Thanks all so much, it is just so darn confusing!

Supercrew 05-10-2011 09:21 AM

I think it probably has a lot to do with the person and his/her upbringing. In high school I got hurt by a girl, and I drank over it heavily and swore I would never let it happen again. My family, although very functional and tightknit was never overly affectionate growing up. I developed a very strong, macho, hardened demeanor during these years. Basically nothing really ever phased me. Death, life, failure, success were all learned to be handled by drinking.

I remember vividly when I about 25 years old, and telling my best friend at the time that I was planning on getting married, he said "Crew, why would you do that, I have known you for 10 years and it's obvious to me that you are incapable of loving anyone". That statement hit me right between the eyes. Why?? Because it was pretty damn true. I cared for alot of people and I liked alot of people, but the feeling of love was foriegn to me.

Well I got married and I have always cared for and liked my wife, but until I had my son I don't feel as if I really ever loved anyone when I was drinking. I felt love for my son. Since being sober the majority of the last year, II am feeling stronger feeling towards my wife and extended family that I have never felt before. I am more emotional, and I am feeling closer to people now. I can now honestly say that I love my wife and my older stepson today.

To me drinking had basically erased that emotion for a majority of my life. So now I am learning how to love.

Supercrew 05-10-2011 11:43 AM

On a side note kmk, one of the main reasons that I think I was able to finally quit drinking and be happy with the decision was because of the love I had for my son and myself.

omegasupreme 05-10-2011 12:25 PM


Originally Posted by kmkluvr1 (Post 2963130)
Ok Omega, you are really hitting it on the head here i think, i can see looking back now the relationship with the first A, that yes i believe convinence for him was the case.

I guess I am just still trying to hang on and see if it will ever work out for us to be family with our boy, we are still a family just not the way i would hope it would be, I guess its not what He/God wants for us. I do love him, and everytime i think i am moving forward with all of this, something seems to take me two steps back. Will this roller coaster ever end?

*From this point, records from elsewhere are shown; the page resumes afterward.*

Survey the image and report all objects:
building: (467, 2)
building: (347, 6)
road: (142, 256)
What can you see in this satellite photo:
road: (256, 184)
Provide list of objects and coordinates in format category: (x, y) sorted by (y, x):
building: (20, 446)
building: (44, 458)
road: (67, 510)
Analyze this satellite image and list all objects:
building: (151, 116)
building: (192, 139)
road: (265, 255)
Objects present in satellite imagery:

I completely understand what some of you are saying that there is something wrong with me, and i need to see to that and even if he were to stop drinking it may not fix everything. I believe that i have already tryed to start to recognize with in myself what i REALLY know is true, that i have settled, just to try to get/feel"love" from some people who may not be able to. and why?, i dont know...

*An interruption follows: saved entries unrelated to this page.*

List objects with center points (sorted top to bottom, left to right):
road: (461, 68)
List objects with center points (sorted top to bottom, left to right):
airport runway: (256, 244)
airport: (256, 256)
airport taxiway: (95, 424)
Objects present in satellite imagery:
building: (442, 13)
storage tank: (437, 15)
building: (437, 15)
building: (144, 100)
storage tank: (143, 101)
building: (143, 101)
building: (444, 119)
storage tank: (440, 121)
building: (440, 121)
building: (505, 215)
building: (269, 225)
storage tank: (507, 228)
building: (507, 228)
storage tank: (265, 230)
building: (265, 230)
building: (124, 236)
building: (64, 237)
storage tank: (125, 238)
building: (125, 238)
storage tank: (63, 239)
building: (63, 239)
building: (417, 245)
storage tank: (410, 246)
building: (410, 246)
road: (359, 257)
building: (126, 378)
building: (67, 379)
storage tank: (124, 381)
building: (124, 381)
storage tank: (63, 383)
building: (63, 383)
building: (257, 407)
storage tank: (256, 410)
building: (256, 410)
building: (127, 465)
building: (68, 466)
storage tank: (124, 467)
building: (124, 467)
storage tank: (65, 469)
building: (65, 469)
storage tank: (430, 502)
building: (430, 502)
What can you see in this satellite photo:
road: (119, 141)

Thanks all so much, it is just so darn confusing!

You are preaching to the choir sister, I hung on for ages thinking the very same thing. I got free of this by writing tons of inventory...the cool thing is the same process and Power that allowed me to get free can and will work for you too! If you are willing to submit to that process you might try attending some Al-Anon meetings and I bet they will be more than happy to get you started. People like me are your drug :) Welcome to recovery!

kmkluvr1 05-10-2011 01:00 PM

I think I have been trying everything but Al-anon, but I know I should give it a try.

Raindance 05-10-2011 01:52 PM

I love my family very much. Love may be able to build a bridge, but love can't cure an addiction. Alcoholics love probably more than most, they also hate more than most, they hate themselves mostly.

Supercrew 05-10-2011 02:08 PM

I guess it depends on the person. I never really loved anything aside from myself and alcohol for a very long time.

Reset 05-10-2011 02:31 PM

The drink dulled most of my emotions apart from depression and anger. I guess I loved but not really with the depth I should have (if that makes sense).

Now that I've been sober for a few months I'm starting to re-discover that depth with my children especially. I'm hoping that I'll be able to reconnect with my wife in due time.

But it's taken a while. Maybe give him some more time if you feel you can spare it.